Cuando el Partido Comunista celebra sus cien años de existencia, se encuentra sometido al mismo dilema que lo desveló en 1970. ¿Qué hacer si la teoría leninista soviética no sigue a la práctica comunista chilena? Era un problema grave pues el líder de la revolución rusa observó una vez que “no hay práctica revolucionaria sin teoría revolucionaria y viceversa”.
Por una parte, la práctica política comunista consistió, en lo esencial, en renunciar a la violencia física organizada y a la ruptura violenta del orden institucional chileno.
En efecto, el partido de Luis Emilio Recabarren y Pablo Neruda se desarrolló en un régimen multipartidista y no de partido único, y llegó al poder a través de las urnas y no mediante un Golpe de Estado. Ese fue “el camino de victoria” que lo llevó a ser el principal sostén del gobierno de Salvador Allende y de “su vía chilena al socialismo en democracia, pluralismo y libertad”.

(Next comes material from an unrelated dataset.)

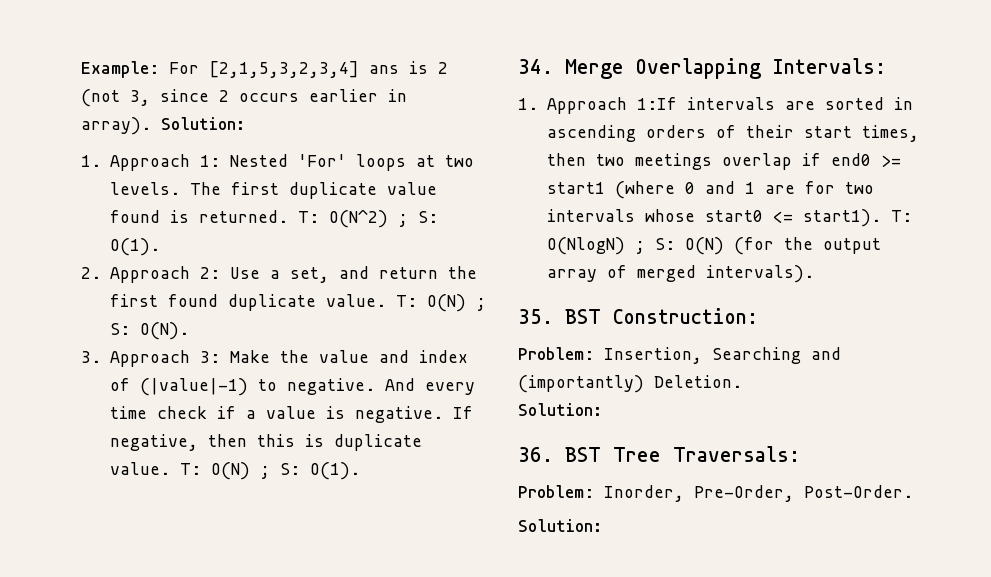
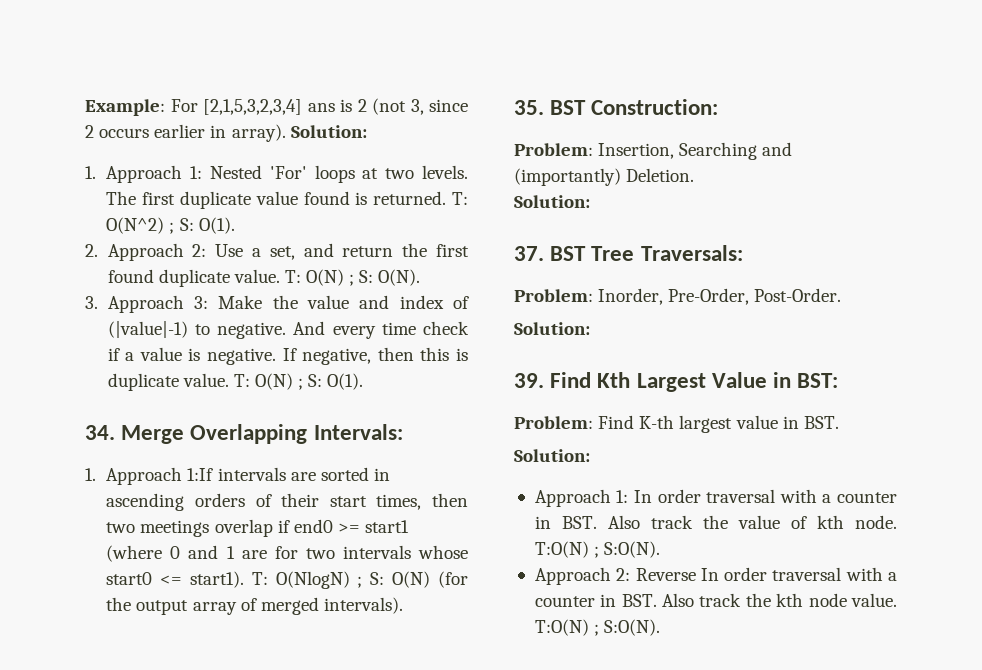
[518,447,553,462] 36. -> [514,246,544,261] 37.
(602, 525) none -> [514,372,839,392] [514,415,839,433] [514,449,590,462] [534,489,897,507] [534,515,897,529] [534,541,661,558] [534,567,897,585] [534,593,897,607] [534,619,661,636] // 39. Find Kth Largest Value in BST: // Problem: Find K-th largest value in BST. // Solution: // Approach 1: In order traversal with a counter in BST. Also track the value of kth node. T:O(N) ; S:O(N). // Approach 2: Reverse In order traversal with a counter in BST. Also track the kth node value. T:O(N) ; S:O(N).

Por otra parte, la teoría política leninista lo llevaba en una dirección contraria. La propuesta revolucionaria leninista, en su versión canónica, implicaba la toma violenta del poder, la destrucción del Estado anterior y la instauración de la llamada dictadura del proletariado. ¿Era la estrategia comunista chilena una simple adecuación táctica a una correlación de fuerzas desfavorable, la que le impedía realizar sus verdaderos propósitos?
Que lo debatan los actores de la época, muchos de ellos aún vivos, y que los historiadores emitan sus juicios, siempre provisorios. La cuestión es ahora otra.
La cuestión es que tras el 11 de septiembre de 1973 el Partido Comunista supo en carne propia de los horrores que experimentó Chile.Violaciones sistemáticas de derechos humanos cuando se quebró lo que se motejaba como legalidad burguesa y democracia formal, siendo reemplazada por el derecho del más fuerte y la autocracia del más violento.
Del mismo modo, los sectores democráticos de la oposición a Salvador Allende, la Democracia Cristiana incluida, aprendieron también muy dolorosamente que ni las tradiciones de las Fuerzas Armadas chilenas, ni la historia republicana ni los llamados a “la cooperación patriótica” con “el restablecimiento del orden institucional” impidieron una autocracia de casi dos décadas. No hay dictaduras transitorias ni benevolentes.
Agreguemos a esta experiencia que el Partido Comunista sufrió las negativas consecuencias de su adhesión, tras la revolución nicaragüense de 1979, a la tesis que validaba todas las vías de lucha. Ello lo llevó a apartarse de su historia política y de las grandes mayorías nacionales, sobre todo, tras el cinco de octubre de 1988. La política democrática era y es una teoría ética y políticamente superior.
Un viejo y cansado Norberto Bobbio, el filósofo socialista de la democracia, ni marxista ni antimarxista, sostuvo que había llegado al final de su vida horrorizado por lo que había sido testigo: dos guerras mundiales, comunismo, fascismo, nazismo, Auschwitz e Hiroshima, guerra fría, conflictos raciales y terrorismo.
Sin embargo, tenía una esperanzadora certeza que le decía que la historia del siglo XX también demostraba que sólo la democracia permite la formación y el desarrollo de las revoluciones silenciosas, esas que hacen que hombres y mujeres sean libres e iguales, convivan pacíficamente y construyan las sociedades más justas del mundo. Esa es la certeza de los chilenos del 2010.
Entonces, ¿porqué no derechamente reconocer, todos y al unísono, que sólo hay un régimen político legítimo que se define como el gobierno del pueblo, por el pueblo y para el pueblo, fundado en el respeto y promoción de los derechos humanos?
Esos derechos que no se le reconocen al disidente chino preso, a una mujer atemorizada por un régimen talibán, a un joven musulmán torturado en Guantánamo o a una mujer llamada Rosa Payá en Cuba. La democracia supone una permanente ofrenda, en la teoría y en la práctica, que hay que saber pagar.